Individual Patient Data
NOTE: To run the program, enter the command "python3 Screens.py" from the program directory in your terminal.
A program that uses Machine Learning and Regressions to predict the presence of Parksinson's Disease in a patient. It can be used by doctors who can enter the observations for a patient in a CSV file, and the program can then read the CSV file to predict the presence of Parkinson's. The regression is constructed on the basis of a dataset published in the UC Irvine Machine Learning repository. The dataset was created by Max Little of the University of Oxford, in collaboration with the National Centre for Voice and Speech, Denver, Colorado, who recorded the speech signals.
For more info about the database, go to: https://archive.ics.uci.edu/ml/datasets/parkinsons
The program has two modes: one to predict Parkinson's in an individual patient (based on an input CSV) which uses a Simple Tree Regression Model to classify patients on the basis of their measurements. The measurements are fitted against the values from the main database.
The second mode is used with the entire original database, creating a model based on the accumulation of four distinct ML algorithms, which are: Support Vector Machine (SVM), Stochastic Gradient Descent Classifier (SGD), the Gaussian Naive Bayes (NB), and the Gradient Boosting Classifier.

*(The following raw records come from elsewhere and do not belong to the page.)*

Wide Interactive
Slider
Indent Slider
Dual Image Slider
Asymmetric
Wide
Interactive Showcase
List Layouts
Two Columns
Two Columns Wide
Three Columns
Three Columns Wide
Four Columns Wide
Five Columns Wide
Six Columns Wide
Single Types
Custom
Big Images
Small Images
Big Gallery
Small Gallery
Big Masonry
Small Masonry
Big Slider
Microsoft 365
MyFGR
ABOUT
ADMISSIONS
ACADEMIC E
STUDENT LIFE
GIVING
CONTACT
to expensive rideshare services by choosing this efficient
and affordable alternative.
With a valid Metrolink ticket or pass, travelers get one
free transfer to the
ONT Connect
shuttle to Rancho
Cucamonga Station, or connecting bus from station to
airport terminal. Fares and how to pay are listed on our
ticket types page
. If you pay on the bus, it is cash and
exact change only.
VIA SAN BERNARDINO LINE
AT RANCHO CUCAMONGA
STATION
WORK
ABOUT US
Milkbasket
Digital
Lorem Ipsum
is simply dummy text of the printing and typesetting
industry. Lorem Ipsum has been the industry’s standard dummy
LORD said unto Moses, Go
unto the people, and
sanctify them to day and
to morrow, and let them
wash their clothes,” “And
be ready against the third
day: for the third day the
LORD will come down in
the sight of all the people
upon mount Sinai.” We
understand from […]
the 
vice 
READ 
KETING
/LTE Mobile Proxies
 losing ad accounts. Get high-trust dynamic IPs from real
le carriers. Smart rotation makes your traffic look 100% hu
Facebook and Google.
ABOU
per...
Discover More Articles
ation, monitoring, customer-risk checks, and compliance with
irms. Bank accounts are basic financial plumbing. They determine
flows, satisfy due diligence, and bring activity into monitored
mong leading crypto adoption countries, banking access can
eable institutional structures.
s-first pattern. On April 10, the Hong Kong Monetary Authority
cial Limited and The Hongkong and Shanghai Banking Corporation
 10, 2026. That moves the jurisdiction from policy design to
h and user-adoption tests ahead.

The results from the four are collated over three distinct datasets having 50, 100 and 150 values respectively. There's also an option to display a Scatter Matrix to show the relationships between the parameters of the original dataset.
The UI has been developed by using the Tkinter extension in Python.
The app can greatly help doctors confirm the presence of Parkinson's in their patient by just inputting some known parameters, and the program then compares the parameters to a trusted dataset and predicts the presence of the disease.
Naïve Bayes: A classifier that makes use of Baye’s theorem to try and classify data. The use of Baye’s equation makes use of the likelihood of a specific classification based on probabilities returned from the features of the data. I decided to implement this classifier as it is known to only require a small training set to estimate parameters and is not sensitive to irrelevant features.
Support Vector Machines: A classifier that categorizes the data set by setting an optimal hyper plane between data. I chose this classifier as it is incredibly versatile in the number of different kernelling functions that can be applied. I hopes are that when tuned, this model can yield a high predictability rate.
Stochastic Gradient Descent: A classifier that applies the concept of gradient descent to reach an optimal predication rate. I chose this classifier because it has multiple parameters that could potentially be tuned if it produces strong results under my data set. My main concern is that it tends to work well with sparse data, but is sensitive to larger training sets.
Gradient Tree Boosting: An ensemble classifier (combines predictions of base estimators) that makes use of multiple decision trees - giving their contributions weights – to classify data. The weights are developed using the gradient descent algorithm. I decided to implement the GTB because of its strength in handling heterogeneous features and high accuracy. The problem I do expect with this classifier is that it scales poorly and so with larger sets of data, this would not be optimal. It is still interesting to see the results of this classifier however.